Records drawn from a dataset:

------------------------------

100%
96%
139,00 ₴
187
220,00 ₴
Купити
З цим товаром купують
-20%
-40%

------------------------------

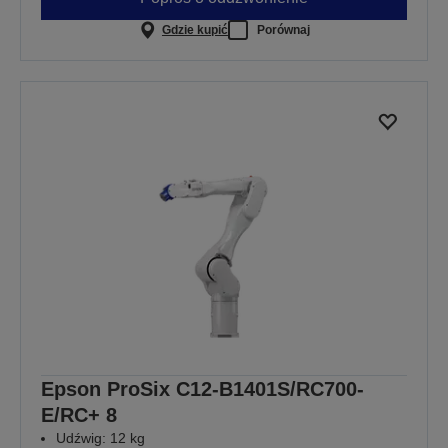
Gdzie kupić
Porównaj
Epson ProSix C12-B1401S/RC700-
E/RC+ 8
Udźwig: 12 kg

------------------------------

=== Exercise prompt ===
Return the text of the entries word for word, starting with the line that contains "Gdzie kupić" and ending after the line that contains "Udźwig: 12 kg".

=== Response to this exercise ===
Gdzie kupić
Porównaj
Epson ProSix C12-B1401S/RC700-
E/RC+ 8
Udźwig: 12 kg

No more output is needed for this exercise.